First, we need to clarify that when training large models based on GPT and other LLMs using Transformer technology, there are a total of three steps.

Before training, as it is based on Transformer, the converter needs to convert text input into numerical values. This process is called "Tokenization"; thereafter, these numerical values are referred to as Tokens. Under general empirical rules, an English word or character can be roughly viewed as one Token, while each Chinese character can be roughly viewed as two Tokens. This is also the basic unit used for GPT pricing.

Step one, pre-training. By providing the input layer with enough data pairs, similar to the examples given in the first part of the report )X,Y(, to find the optimal parameters for each neuron under the model. This requires a large amount of data and is also the most computationally intensive process, as it involves repeatedly iterating the neurons to try various parameters. After a batch of data pairs is trained, the same batch of data is generally used for secondary training to iterate the parameters.

Step two, fine-tuning. Fine-tuning involves providing a smaller batch of high-quality data for training, which will improve the quality of the model's output. This is because pre-training requires a large amount of data, but much of this data may contain errors or be of low quality. The fine-tuning step can enhance the quality of the model through high-quality data.

Step three, reinforcement learning. First, a brand new model will be established, which we call the "reward model". The purpose of this model is very simple: to rank the output results. Therefore, implementing this model will be relatively straightforward, as the business scenario is quite vertical. After that, this model will be used to determine whether the output of our large model is of high quality, allowing us to use a reward model to automatically iterate the parameters of the large model. ) However, sometimes human involvement is also needed to assess the output quality of the model (.

In short, during the training process of large models, pre-training has very high requirements for the amount of data, and the GPU computing power required is also the highest. Fine-tuning requires higher quality data to improve parameters, while reinforcement learning can iteratively adjust parameters through a reward model to produce higher quality results.

During the training process, the more parameters there are, the higher the ceiling of generalization ability. For example, in the case of the function Y = aX + b, there are actually two neurons, X and X0. Therefore, the way parameters change limits the data that can be fitted, because it is essentially still a straight line. If there are more neurons, then more parameters can be iterated, allowing for more data to be fitted.

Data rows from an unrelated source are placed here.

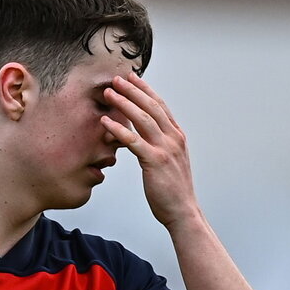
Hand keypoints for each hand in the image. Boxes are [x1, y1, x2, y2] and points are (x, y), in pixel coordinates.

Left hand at [102, 72, 199, 228]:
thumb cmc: (174, 191)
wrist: (183, 211)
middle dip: (133, 90)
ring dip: (124, 103)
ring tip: (109, 93)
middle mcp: (173, 138)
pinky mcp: (154, 161)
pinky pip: (133, 141)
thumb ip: (161, 146)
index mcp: (177, 137)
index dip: (146, 90)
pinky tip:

This is why large models work wonders, and it is also why they are commonly referred to as large models, which essentially consist of a massive number of neurons and parameters, as well as a vast amount of data, all of which require substantial computational power.

Therefore, the performance of large models is primarily determined by three aspects: the number of parameters, the amount and quality of data, and computing power. These three factors collectively influence the quality of the results and the generalization ability of the large models. Let's assume the number of parameters is p, and the amount of data is n) calculated in terms of Token count(. We can then estimate the required computing power using general rules of thumb, which allows us to roughly estimate the computing power we need to purchase and the training time.

Computing power is generally measured in Flops, which represents a single floating-point operation. Floating-point operations refer to the general term for arithmetic operations on non-integer values, such as 2.5 + 3.557. Floating-point indicates the capability to include decimal points, while FP16 represents support.